But things are worse than that. While government cannot keep up its own cybersecurity, it leans heavily on the private sector in our (the “consumers”) interest by fining private companies for security breaches.
The foregoing was said by Congressman Will Hurd (R-Texas) in a June 25 Wall Street Journal op/ed. He calls this hypocrisy on the part of the Executive Branch, which it is. What he doesn’t say is that the Obama Administration has been giving special attention to protecting consumers from businesses it deems too irresponsible and greedy to cyber-protect their customers. “Customers” vote. “National security” does not.
Among other things, Hurd noted that OPM Director Katherine Archuleta, while testifying before the House Committee on Oversight and Government Reform, declined to apologize for, or even acknowledge, her agency’s refusal to implement security best practices recommended for several years by the OPM’s own inspector general, Patrick E. McFarland. In report after report going back to 2010, the Inspector General had identified insecure, outdated and poorly managed IT systems and practices that left the agency’s information vulnerable.˛ Hurd demanded that Archuleta resign.
But Archuleta is not alone. She hąs been doing what every other agency head has been doing for years: the interminable and altogether insouciant implementation of all sorts of cyber security directives.
And government employees union representatives have not been very helpful either when it comes to cybersecurity. The American Federation of Government Employees (AFGE) has been very noisy about the damage done to its members by the OPM breach. However, the very same AFGE protested a 2011 action by the Immigration and Customs Enforcement Agency (ICE) to limit its employees’ access to their personal webmail accounts from office computers. ICE believed that such access compromised its cybersecurity.
ICE lost, AFGE won. A federal arbitrator ruled that the Agency may not take any action to reduce security risks to its IT systems without first providing the Union an opportunity to bargain. Cybersecurity involving federal employees is apparently something the government has to bargain about?
While our highest intelligence and national security officials, including the President, have harped on and on about the severity of the cyber threat, none of them have taken responsibility for meeting that threat in any real way. Did they hold OPM Director Archuleta’s, or anyone else’s, feet to the fire?
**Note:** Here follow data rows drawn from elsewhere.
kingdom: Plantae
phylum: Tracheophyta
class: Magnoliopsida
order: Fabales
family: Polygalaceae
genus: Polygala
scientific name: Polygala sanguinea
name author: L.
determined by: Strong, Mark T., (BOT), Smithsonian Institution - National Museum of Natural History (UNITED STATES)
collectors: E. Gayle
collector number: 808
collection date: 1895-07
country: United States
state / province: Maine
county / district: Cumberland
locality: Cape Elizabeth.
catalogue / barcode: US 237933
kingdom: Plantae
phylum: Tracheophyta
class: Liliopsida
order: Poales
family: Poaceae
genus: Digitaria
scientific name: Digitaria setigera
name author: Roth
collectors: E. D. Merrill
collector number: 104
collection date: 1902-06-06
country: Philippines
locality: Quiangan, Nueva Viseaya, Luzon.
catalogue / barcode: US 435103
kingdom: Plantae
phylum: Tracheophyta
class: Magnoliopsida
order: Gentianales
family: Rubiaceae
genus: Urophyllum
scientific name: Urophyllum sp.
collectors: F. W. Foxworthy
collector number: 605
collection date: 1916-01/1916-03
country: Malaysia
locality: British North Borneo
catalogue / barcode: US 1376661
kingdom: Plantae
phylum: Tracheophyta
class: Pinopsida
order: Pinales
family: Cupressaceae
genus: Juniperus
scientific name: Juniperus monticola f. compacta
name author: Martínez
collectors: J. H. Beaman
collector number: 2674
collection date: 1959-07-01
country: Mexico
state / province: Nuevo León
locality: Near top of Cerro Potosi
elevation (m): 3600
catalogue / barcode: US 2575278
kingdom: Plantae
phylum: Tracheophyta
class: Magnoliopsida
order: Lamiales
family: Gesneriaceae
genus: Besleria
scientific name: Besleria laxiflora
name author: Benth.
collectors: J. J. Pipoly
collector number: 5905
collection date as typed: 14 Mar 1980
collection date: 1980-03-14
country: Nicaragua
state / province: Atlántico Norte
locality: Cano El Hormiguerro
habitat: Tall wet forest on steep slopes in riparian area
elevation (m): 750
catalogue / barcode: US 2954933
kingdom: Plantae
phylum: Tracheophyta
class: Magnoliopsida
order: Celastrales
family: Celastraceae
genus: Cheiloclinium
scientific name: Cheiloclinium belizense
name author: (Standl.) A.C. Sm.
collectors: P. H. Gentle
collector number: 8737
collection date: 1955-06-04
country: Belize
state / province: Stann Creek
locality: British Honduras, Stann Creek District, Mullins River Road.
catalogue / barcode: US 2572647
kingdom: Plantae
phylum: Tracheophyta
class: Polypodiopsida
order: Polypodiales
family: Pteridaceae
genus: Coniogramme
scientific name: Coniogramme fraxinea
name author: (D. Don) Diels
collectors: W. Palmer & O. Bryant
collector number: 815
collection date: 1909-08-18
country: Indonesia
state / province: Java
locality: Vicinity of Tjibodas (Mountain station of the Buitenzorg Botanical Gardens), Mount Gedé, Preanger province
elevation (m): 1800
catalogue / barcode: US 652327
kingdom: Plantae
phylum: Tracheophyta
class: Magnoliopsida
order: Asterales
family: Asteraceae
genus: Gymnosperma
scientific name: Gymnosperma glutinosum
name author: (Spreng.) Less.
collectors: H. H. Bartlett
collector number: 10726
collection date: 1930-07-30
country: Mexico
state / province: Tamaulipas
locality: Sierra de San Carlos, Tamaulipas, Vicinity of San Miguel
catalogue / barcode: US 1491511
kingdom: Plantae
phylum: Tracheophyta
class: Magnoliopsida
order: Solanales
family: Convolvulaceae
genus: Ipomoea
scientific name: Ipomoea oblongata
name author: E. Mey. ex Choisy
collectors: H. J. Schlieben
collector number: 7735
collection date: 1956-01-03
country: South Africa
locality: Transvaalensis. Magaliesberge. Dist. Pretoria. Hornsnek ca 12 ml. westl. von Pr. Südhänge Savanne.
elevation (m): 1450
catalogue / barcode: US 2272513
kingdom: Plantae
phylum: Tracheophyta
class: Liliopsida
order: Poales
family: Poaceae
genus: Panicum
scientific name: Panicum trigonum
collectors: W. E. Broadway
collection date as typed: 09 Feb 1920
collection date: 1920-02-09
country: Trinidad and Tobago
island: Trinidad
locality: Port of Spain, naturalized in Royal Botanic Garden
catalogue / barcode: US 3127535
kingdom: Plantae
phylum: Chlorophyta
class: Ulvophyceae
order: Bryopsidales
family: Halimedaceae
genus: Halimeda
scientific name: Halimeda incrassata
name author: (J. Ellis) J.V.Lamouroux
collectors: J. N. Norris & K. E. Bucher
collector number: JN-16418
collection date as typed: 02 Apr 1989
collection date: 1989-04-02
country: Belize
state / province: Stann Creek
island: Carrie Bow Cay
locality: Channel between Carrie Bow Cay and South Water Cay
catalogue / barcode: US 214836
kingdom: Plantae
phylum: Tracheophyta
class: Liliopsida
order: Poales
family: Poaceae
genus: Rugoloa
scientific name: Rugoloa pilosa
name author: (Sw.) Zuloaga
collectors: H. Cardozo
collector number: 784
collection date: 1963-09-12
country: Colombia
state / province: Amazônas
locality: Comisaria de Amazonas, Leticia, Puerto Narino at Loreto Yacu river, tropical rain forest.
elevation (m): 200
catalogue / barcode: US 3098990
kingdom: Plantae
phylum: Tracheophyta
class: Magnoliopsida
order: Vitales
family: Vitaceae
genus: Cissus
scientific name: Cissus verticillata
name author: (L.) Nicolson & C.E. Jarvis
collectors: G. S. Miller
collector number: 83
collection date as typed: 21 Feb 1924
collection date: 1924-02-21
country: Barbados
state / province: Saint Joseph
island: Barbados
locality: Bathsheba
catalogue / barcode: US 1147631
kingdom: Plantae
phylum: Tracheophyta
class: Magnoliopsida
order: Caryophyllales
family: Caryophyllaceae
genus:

Don’t expect any heads to roll anytime soon. Cybersecurity policy, like most of this administration’s national security policies that are not immediately beneficial to it politically, have not been taken seriously. As a result, no one is taking responsibility for preventing, or at least stopping, cyber attacks, and no one is accountable for the enormous cost to our economy and national security.
In the meantime, the White House has hired Google’s hacking expert, Peiter Zatko, to start the cyber version of Underwriters’ Laboratory. No specific details of this new program were made public, and it is unknown how this will help to protect us from cyber attacks.